Reproduce the text that accompanies each item below, line for line and without any change. Leave the pictures out of your answer.

═══ EXERCISE INPUT

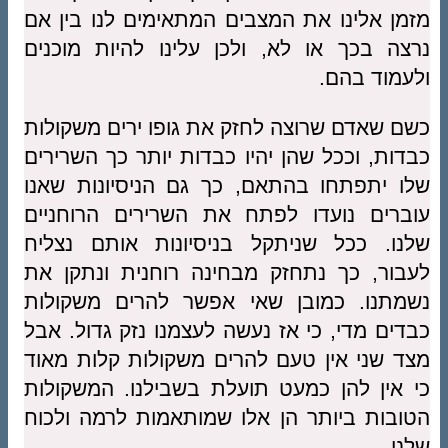
מזמן אלינו את המצבים המתאימים לנו בין אם
נרצה בכך או לא, ולכן עלינו להיות מוכנים
ולעמוד בהם.
כשם שאדם שרוצה לחזק את גופו ירים משקולות
כבדות, וככל שהן יהיו כבדות יותר כך השרירים
שלו יתפתחו בהתאם, כך גם הניסיונות שאנו
עוברים נועדו לפתח את השרירים הרוחניים
שלנו. ככל שניתקל בניסיונות אותם נצליח
לעבור, כך נתחזק מבחינה רוחנית ונתקן את
נשמתנו. כמובן שאי אפשר להרים משקולות
כבדים מדי, כי אז נעשה לעצמנו נזק גדול. אבל
מצד שני אין טעם להרים משקולות קלות מאוד
כי אין להן כמעט תועלת בשבילנו. המשקולות
הטובות ביותר הן אלו שמותאמות לרמה ולכוח
שלנו.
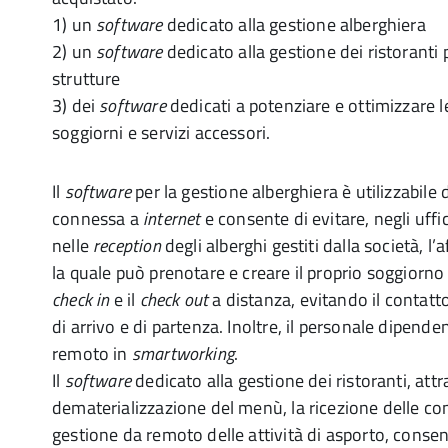
1) un
software
dedicato alla gestione alberghiera
2) un
software
dedicato alla gestione dei ristoranti 
strutture
3) dei
software
dedicati a potenziare e ottimizzare 
soggiorni e servizi accessori.
Il
software
per la gestione alberghiera è utilizzabile
connessa a
internet
e consente di evitare, negli uffic
nelle
reception
degli alberghi gestiti dalla società, l’a
la quale può prenotare e creare il proprio soggiorn
check in
e il
check out
a distanza, evitando il contatt
di arrivo e di partenza. Inoltre, il personale dipend
remoto in
smartworking
.
Il
software
dedicato alla gestione dei ristoranti, attr
dematerializzazione del menù, la ricezione delle co
gestione da remoto delle attività di asporto, consen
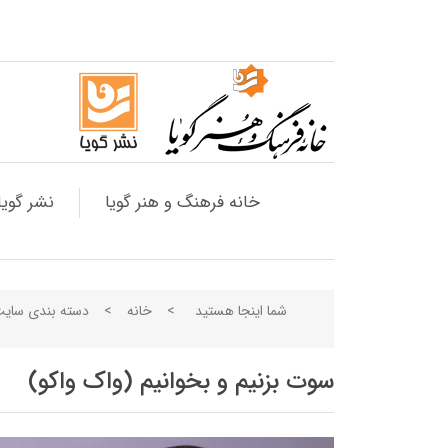
خانه فرهنگ و هنر گویا
نشر گویا
شما اینجا هستید
>
خانه
>
دسته بندی سای
سوت بزنیم و بخوانیم (واک واکو)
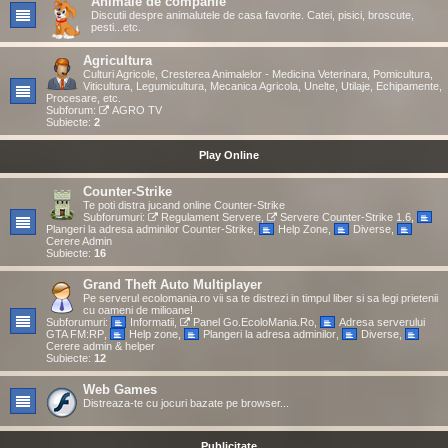
Animale de companie
Discutii despre animalutele de casa favorite. Catei, pisici, broscute,
pesti...etc.
Agricultura
Culturi Agricole, Cresterea Animalelor - Medicina Veterinara, Pomicultura,
Viticultura, Legumicultura, Mecanica Agricola, Unelte, Utilaje, Echipamente,
Procesare, etc.
Subforum:
AGRO TV
Subiecte:
2
Play Online
Counter-Strike
Te poti distra jucand online Counter-Strike
Subforumuri:
Regulament Servere
,
Servere Counter-Strike 1.6
,
Plangeri la adresa adminilor Counter-Strike
,
Help Zone
,
Diverse
,
Cerere Admin
Subiecte:
16
Grand Theft Auto Multiplayer
Pe serverul ecolomania.ro vii sa te distrezi in timpul liber si sa legi prietenii
cu oameni de milioane!
Subforumuri:
Informatii
,
Panel Go.EcoloMania.Ro
,
Adresa serverului
GTA FM:RP
,
Help zone
,
Plangeri la adresa adminilor
,
Diverse
,
Cerere admin & helper
Subiecte:
12
Web Games
Distreaza-te cu jocuri bazate pe browser...
Publicitate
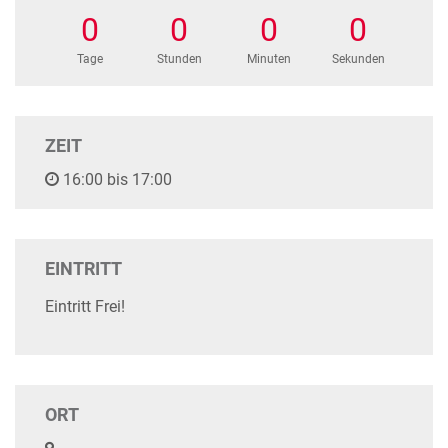
0
0
0
0
Tage
Stunden
Minuten
Sekunden
ZEIT
16:00 bis 17:00
EINTRITT
Eintritt Frei!
ORT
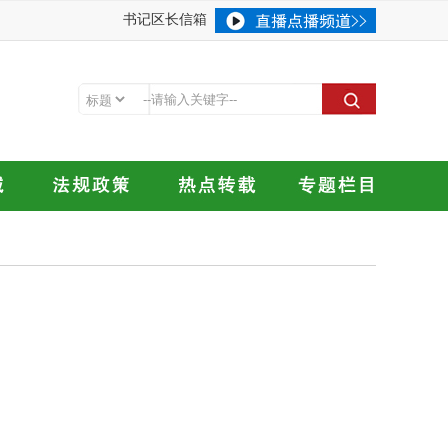
书记区长信箱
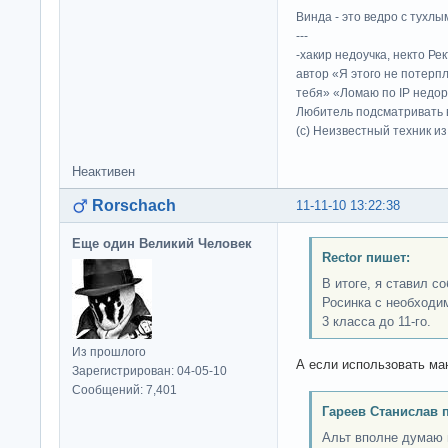
Винда - это ведро с тухлым
---
-хакир недоучка, некто Ре
автор «Я этого не потерп
тебя» «Ломаю по IP недор
Любитель подсматривать в
(c) Неизвестный техник и
Неактивен
Rorschach
11-11-10 13:22:38
Еще один Великий Человек
Rector пишет:
В итоге, я ставил с
Росинка с необходи
3 класса до 11-го.
Из прошлого
А если использовать ма
Зарегистрирован: 04-05-10
Сообщений: 7,401
Гареев Станислав 
Альт вполне думаю 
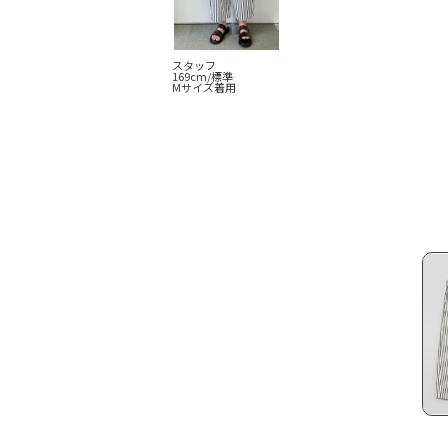
スタッフ
169cm/標準
Mサイズ着用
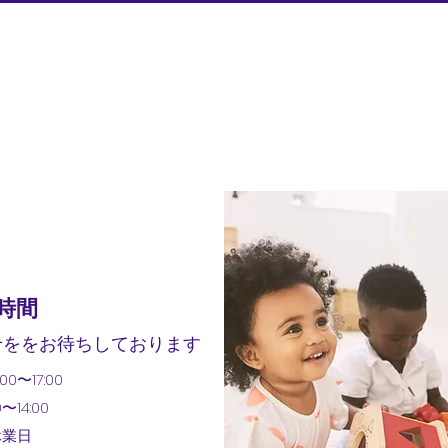
時間
せををお待ちしております
0〜17:00
〜14:00
休業日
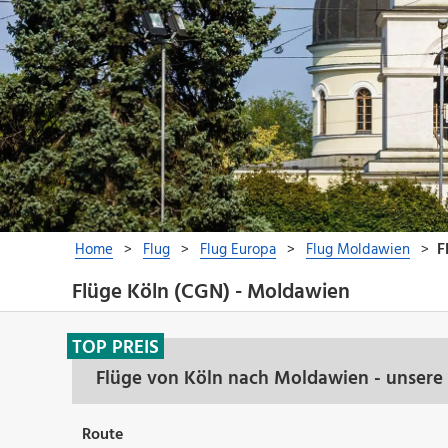
Flüge Köln (CGN) - Moldawien
TOP PREIS
Flüge von Köln nach Moldawien - unsere
Route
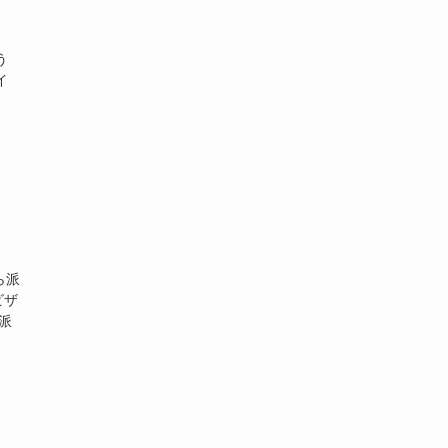
う
イ
ら派
ビザ
派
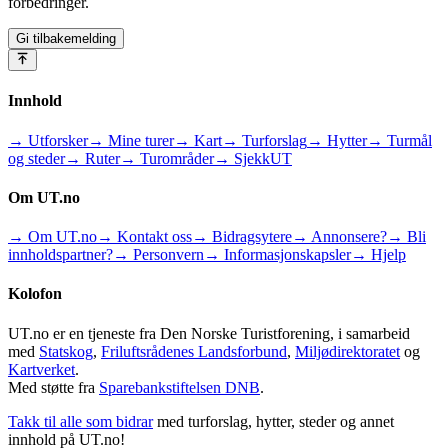
forbedringer.
Gi tilbakemelding
Innhold
→ Utforsker
→ Mine turer
→ Kart
→ Turforslag
→ Hytter
→ Turmål
og steder
→ Ruter
→ Turområder
→ SjekkUT
Om UT.no
→ Om UT.no
→ Kontakt oss
→ Bidragsytere
→ Annonsere?
→ Bli
innholdspartner?
→ Personvern
→ Informasjonskapsler
→ Hjelp
Kolofon
UT.no er en tjeneste fra Den Norske Turistforening, i samarbeid
med
Statskog
,
Friluftsrådenes Landsforbund
,
Miljødirektoratet
og
Kartverket
.
Med støtte fra
Sparebankstiftelsen DNB
.
Takk til alle som bidrar
med turforslag, hytter, steder og annet
innhold på UT.no!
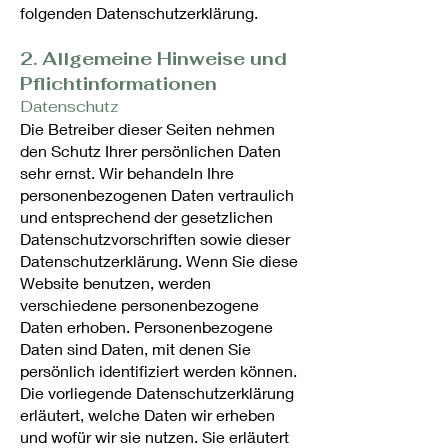
folgenden Datenschutzerklärung.
2. Allgemeine Hinweise und
Pflicht­informationen
Datenschutz
Die Betreiber dieser Seiten nehmen
den Schutz Ihrer persönlichen Daten
sehr ernst. Wir behandeln Ihre
personenbezogenen Daten vertraulich
und entsprechend der gesetzlichen
Datenschutzvorschriften sowie dieser
Datenschutzerklärung. Wenn Sie diese
Website benutzen, werden
verschiedene personenbezogene
Daten erhoben. Personenbezogene
Daten sind Daten, mit denen Sie
persönlich identifiziert werden können.
Die vorliegende Datenschutzerklärung
erläutert, welche Daten wir erheben
und wofür wir sie nutzen. Sie erläutert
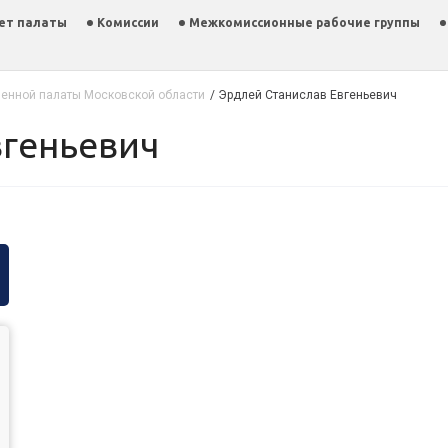
ет палаты
Комиссии
Межкомиссионные рабочие группы
енной палаты Московской области
/
Эрдлей Станислав Евгеньевич
вгеньевич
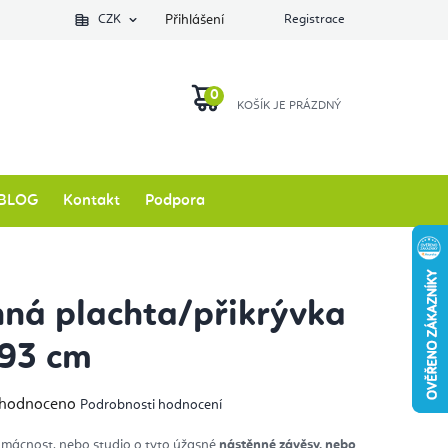
Podlozkynajogu.cz
CZK
Zkontrolovat stav objednávky
Přihlášení
Registrace
O nás
NÁKUPNÍ
KOŠÍK
BLOG
Kontakt
Podpora
ná plachta/přikrývka
193 cm
měrné
hodnoceno
Podrobnosti hodnocení
nocení
duktu
mácnost, nebo studio o tyto úžasné
nástěnné závěsy, nebo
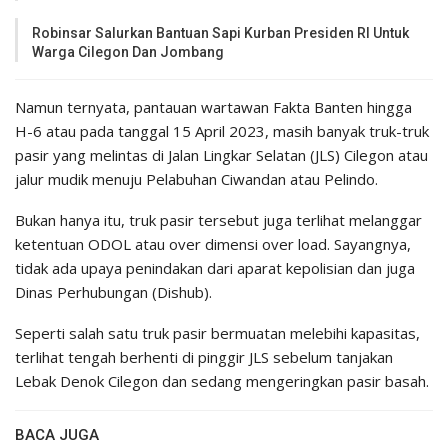
Robinsar Salurkan Bantuan Sapi Kurban Presiden RI Untuk
Warga Cilegon Dan Jombang
Namun ternyata, pantauan wartawan Fakta Banten hingga
H-6 atau pada tanggal 15 April 2023, masih banyak truk-truk
pasir yang melintas di Jalan Lingkar Selatan (JLS) Cilegon atau
jalur mudik menuju Pelabuhan Ciwandan atau Pelindo.
Bukan hanya itu, truk pasir tersebut juga terlihat melanggar
ketentuan ODOL atau over dimensi over load. Sayangnya,
tidak ada upaya penindakan dari aparat kepolisian dan juga
Dinas Perhubungan (Dishub).
Seperti salah satu truk pasir bermuatan melebihi kapasitas,
terlihat tengah berhenti di pinggir JLS sebelum tanjakan
Lebak Denok Cilegon dan sedang mengeringkan pasir basah.
BACA JUGA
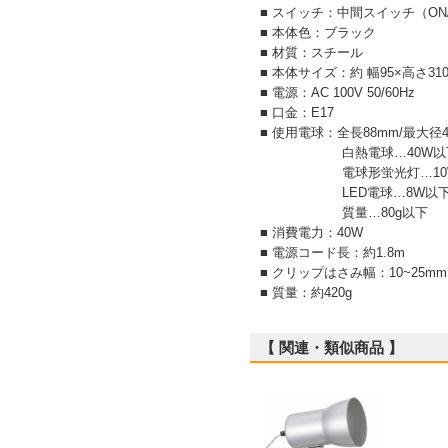
■ スイッチ：中間スイッチ（ON/
■ 本体色：ブラック
■ 材質：スチール
■ 本体サイズ：約 幅95×高さ310
■ 電源：AC 100V 50/60Hz
■ 口金：E17
■ 使用電球：全長88mm/最大径
白熱電球…40W以
電球形蛍光灯…10W
LED電球…8W以
質量…80g以下
■ 消費電力：40W
■ 電源コード長：約1.8m
■ クリップはさみ幅：10~25mm
■ 質量：約420g
【 関連・類似商品 】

══════

SOLUTION FOR THIS PROBLEM |
מזמן אלינו את המצבים המתאימים לנו בין אם
נרצה בכך או לא, ולכן עלינו להיות מוכנים
ולעמוד בהם.
כשם שאדם שרוצה לחזק את גופו ירים משקולות
כבדות, וככל שהן יהיו כבדות יותר כך השרירים
שלו יתפתחו בהתאם, כך גם הניסיונות שאנו
עוברים נועדו לפתח את השרירים הרוחניים
שלנו. ככל שניתקל בניסיונות אותם נצליח
לעבור, כך נתחזק מבחינה רוחנית ונתקן את
נשמתנו. כמובן שאי אפשר להרים משקולות
כבדים מדי, כי אז נעשה לעצמנו נזק גדול. אבל
מצד שני אין טעם להרים משקולות קלות מאוד
כי אין להן כמעט תועלת בשבילנו. המשקולות
הטובות ביותר הן אלו שמותאמות לרמה ולכוח
שלנו.
1) un
software
dedicato alla gestione alberghiera
2) un
software
dedicato alla gestione dei ristoranti 
strutture
3) dei
software
dedicati a potenziare e ottimizzare 
soggiorni e servizi accessori.
Il
software
per la gestione alberghiera è utilizzabile
connessa a
internet
e consente di evitare, negli uffic
nelle
reception
degli alberghi gestiti dalla società, l’a
la quale può prenotare e creare il proprio soggiorn
check in
e il
check out
a distanza, evitando il contatt
di arrivo e di partenza. Inoltre, il personale dipend
remoto in
smartworking
.
Il
software
dedicato alla gestione dei ristoranti, attr
dematerializzazione del menù, la ricezione delle co
gestione da remoto delle attività di asporto, consen
خانه فرهنگ و هنر گویا
نشر گویا
شما اینجا هستید
>
خانه
>
دسته بندی سای
سوت بزنیم و بخوانیم (واک واکو)
Animale de companie
Discutii despre animalutele de casa favorite. Catei, pisici, broscute,
pesti...etc.
Agricultura
Culturi Agricole, Cresterea Animalelor - Medicina Veterinara, Pomicultura,
Viticultura, Legumicultura, Mecanica Agricola, Unelte, Utilaje, Echipamente,
Procesare, etc.
Subforum:
AGRO TV
Subiecte:
2
Play Online
Counter-Strike
Te poti distra jucand online Counter-Strike
Subforumuri:
Regulament Servere
,
Servere Counter-Strike 1.6
,
Plangeri la adresa adminilor Counter-Strike
,
Help Zone
,
Diverse
,
Cerere Admin
Subiecte:
16
Grand Theft Auto Multiplayer
Pe serverul ecolomania.ro vii sa te distrezi in timpul liber si sa legi prietenii
cu oameni de milioane!
Subforumuri:
Informatii
,
Panel Go.EcoloMania.Ro
,
Adresa serverului
GTA FM:RP
,
Help zone
,
Plangeri la adresa adminilor
,
Diverse
,
Cerere admin & helper
Subiecte:
12
Web Games
Distreaza-te cu jocuri bazate pe browser...
Publicitate
0
0
0
0
Tage
Stunden
Minuten
Sekunden
ZEIT
16:00 bis 17:00
EINTRITT
Eintritt Frei!
ORT
书记区长信箱
Винда - это ведро с тухлым
---
-хакир недоучка, некто Ре
автор «Я этого не потерп
тебя» «Ломаю по IP недор
Любитель подсматривать в
(c) Неизвестный техник и
Неактивен
Rorschach
11-11-10 13:22:38
Еще один Великий Человек
Rector пишет:
В итоге, я ставил с
Росинка с необходи
3 класса до 11-го.
Из прошлого
А если использовать ма
Зарегистрирован: 04-05-10
Сообщений: 7,401
Гареев Станислав 
Альт вполне думаю 
スタッフ
169cm/標準
Mサイズ着用
時間
せををお待ちしております
0〜17:00
〜14:00
休業日
Flüge Köln (CGN) - Moldawien
TOP PREIS
Flüge von Köln nach Moldawien - unsere
Route
う
イ
ら派
ビザ
派
forbedringer.
Gi tilbakemelding
Innhold
→ Utforsker
→ Mine turer
→ Kart
→ Turforslag
→ Hytter
→ Turmål
og steder
→ Ruter
→ Turområder
→ SjekkUT
Om UT.no
→ Om UT.no
→ Kontakt oss
→ Bidragsytere
→ Annonsere?
→ Bli
innholdspartner?
→ Personvern
→ Informasjonskapsler
→ Hjelp
Kolofon
UT.no er en tjeneste fra Den Norske Turistforening, i samarbeid
med
Statskog
,
Friluftsrådenes Landsforbund
,
Miljødirektoratet
og
Kartverket
.
Med støtte fra
Sparebankstiftelsen DNB
.
Takk til alle som bidrar
med turforslag, hytter, steder og annet
innhold på UT.no!
folgenden Datenschutzerklärung.
2. Allgemeine Hinweise und
Pflicht­informationen
Datenschutz
Die Betreiber dieser Seiten nehmen
den Schutz Ihrer persönlichen Daten
sehr ernst. Wir behandeln Ihre
personenbezogenen Daten vertraulich
und entsprechend der gesetzlichen
Datenschutzvorschriften sowie dieser
Datenschutzerklärung. Wenn Sie diese
Website benutzen, werden
verschiedene personenbezogene
Daten erhoben. Personenbezogene
Daten sind Daten, mit denen Sie
persönlich identifiziert werden können.
Die vorliegende Datenschutzerklärung
erläutert, welche Daten wir erheben
und wofür wir sie nutzen. Sie erläutert
ет палаты
Комиссии
Межкомиссионные рабочие группы
енной палаты Московской области
/
Эрдлей Станислав Евгеньевич
вгеньевич
Podlozkynajogu.cz
CZK
Zkontrolovat stav objednávky
Přihlášení
Registrace
O nás
NÁKUPNÍ
KOŠÍK
BLOG
Kontakt
Podpora
ná plachta/přikrývka
193 cm
měrné
hodnoceno
Podrobnosti hodnocení
nocení
duktu
mácnost, nebo studio o tyto úžasné
nástěnné závěsy, nebo
Robinsar Salurkan Bantuan Sapi Kurban Presiden RI Untuk
Warga Cilegon Dan Jombang
Namun ternyata, pantauan wartawan Fakta Banten hingga
H-6 atau pada tanggal 15 April 2023, masih banyak truk-truk
pasir yang melintas di Jalan Lingkar Selatan (JLS) Cilegon atau
jalur mudik menuju Pelabuhan Ciwandan atau Pelindo.
Bukan hanya itu, truk pasir tersebut juga terlihat melanggar
ketentuan ODOL atau over dimensi over load. Sayangnya,
tidak ada upaya penindakan dari aparat kepolisian dan juga
Dinas Perhubungan (Dishub).
Seperti salah satu truk pasir bermuatan melebihi kapasitas,
terlihat tengah berhenti di pinggir JLS sebelum tanjakan
Lebak Denok Cilegon dan sedang mengeringkan pasir basah.
BACA JUGA
■ スイッチ：中間スイッチ（ON/
■ 本体色：ブラック
■ 材質：スチール
■ 本体サイズ：約 幅95×高さ310
■ 電源：AC 100V 50/60Hz
■ 口金：E17
■ 使用電球：全長88mm/最大径
白熱電球…40W以
電球形蛍光灯…10W
LED電球…8W以
質量…80g以下
■ 消費電力：40W
■ 電源コード長：約1.8m
■ クリップはさみ幅：10~25mm
■ 質量：約420g
【 関連・類似商品 】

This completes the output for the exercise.